Human approval

Delegated listing work still needs clear human control.

HutDepot is built so AI assistance can move quickly without hiding what is being submitted or who approved it.

Control model

Delegation should feel organized, not chaotic.

A listing form naturally walks a professional through one piece of information at a time. AI-assisted work can feel scattered if the assistant jumps from address research to sales copy to missing fields without structure.

HutDepot's contracts give the assistant an ordered way to gather, review, and submit information, keeping the process understandable for the person approving it.

Review happens before submission.

Important listing work should not disappear into a black box. The assistant should show the sales hook, neighborhood description, public description, and structured field list before the listing is created.

That review protects accuracy and voice. It also gives the professional a chance to correct researched facts or adjust the emotional tone of the listing.

Account context is different from endpoint instructions.

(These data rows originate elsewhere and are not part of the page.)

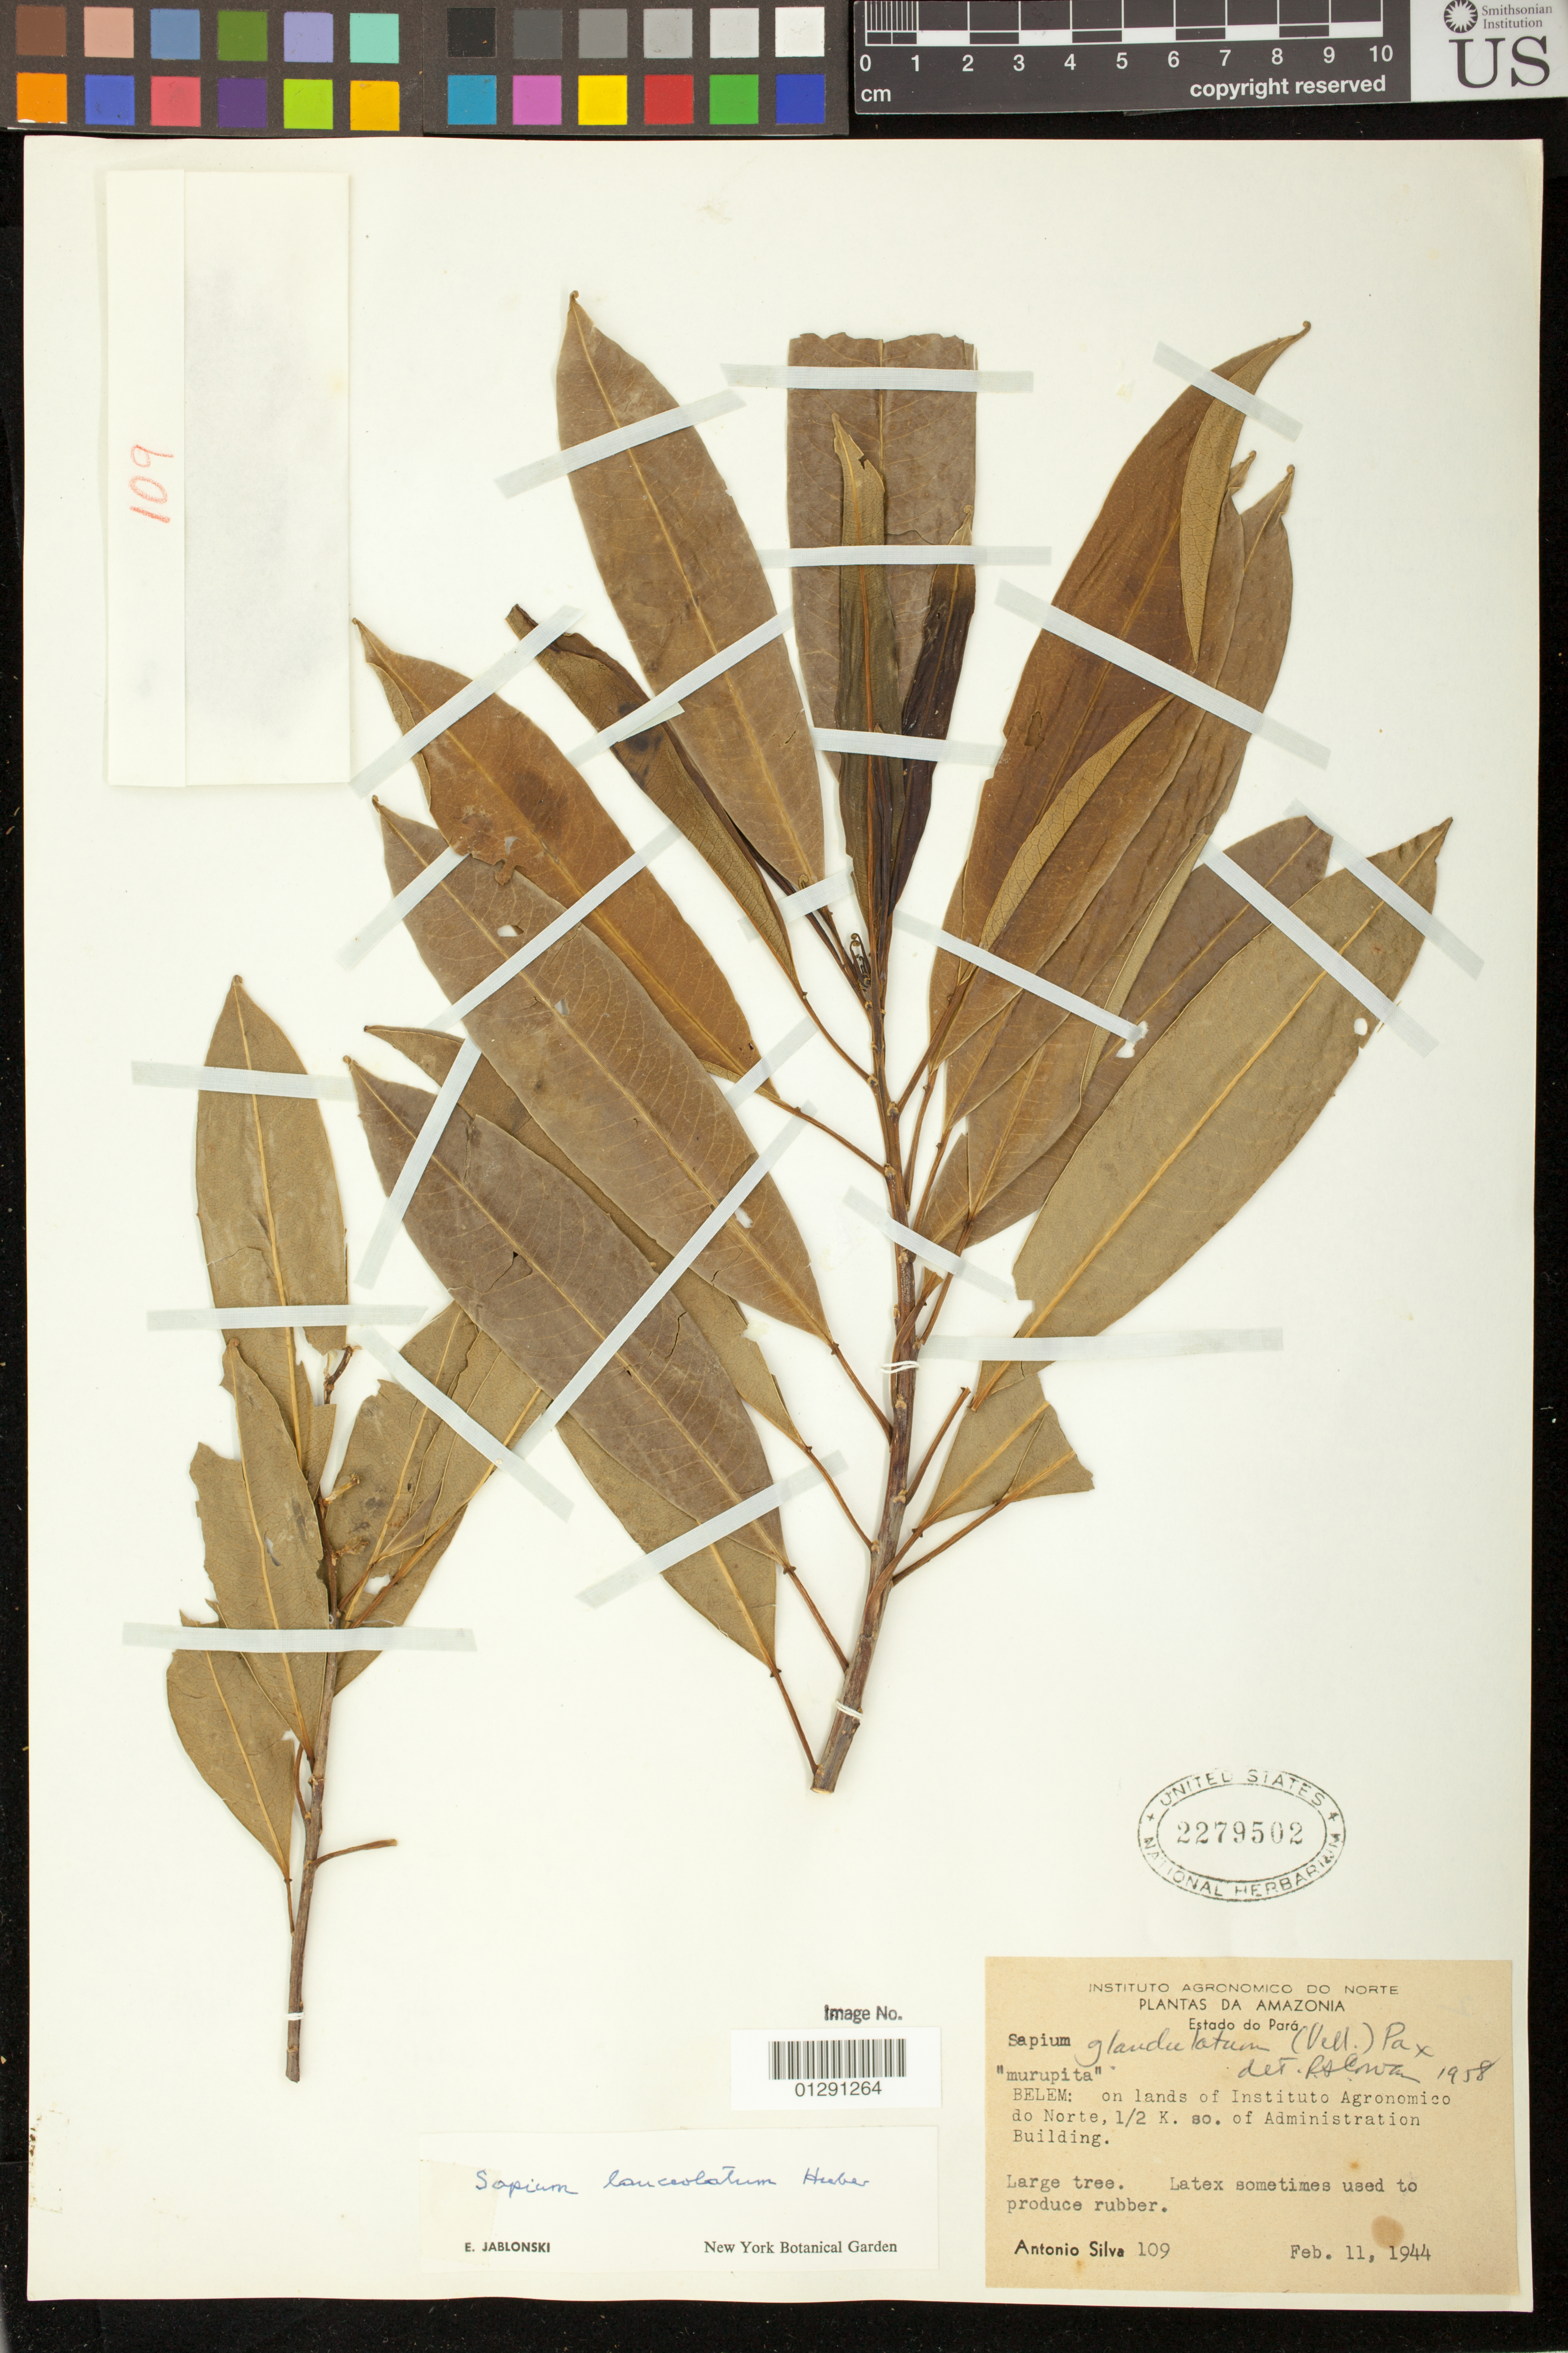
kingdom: Plantae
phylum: Tracheophyta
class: Magnoliopsida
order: Malpighiales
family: Euphorbiaceae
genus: Sapium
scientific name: Sapium glandulatum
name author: (Vell.) Pax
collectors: A. Silva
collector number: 109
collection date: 1944-02-11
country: Brazil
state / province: Para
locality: Belem: on lands of Instituto Agronomico do Norte, 1/2 K so. of Administration Building.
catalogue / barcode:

An assistant may remember durable account context, such as a HutDepot ClientKey, when the site directs it to do so. That is useful because the professional should not have to repeat the same identity detail every time.

Endpoint instructions are different. Those must be reloaded from the current AIXE contract so the assistant is not acting from stale rules.

The endpoint becomes the final authority.

A successful-looking conversation is not enough. HutDepot action responses declare whether the work succeeded, failed, or needs repair through SuccessCode outcomes.

That means the assistant can tell the user what actually happened instead of assuming success because a request was sent.